╭─ Records for this task

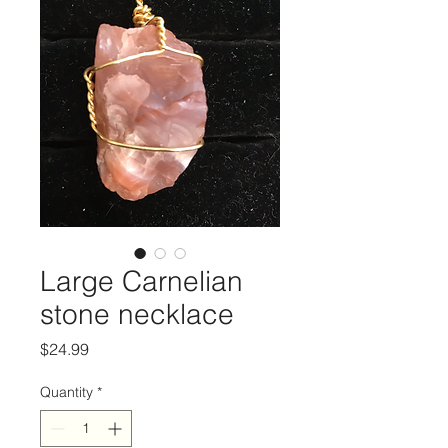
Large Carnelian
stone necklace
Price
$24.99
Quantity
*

╰─

Task objective.
Please rewrite the data above with "necklace" replaced by "pendant", keeping everything else the same and leaving out the pictures.

Answer to this task.
Large Carnelian
stone pendant
Price
$24.99
Quantity
*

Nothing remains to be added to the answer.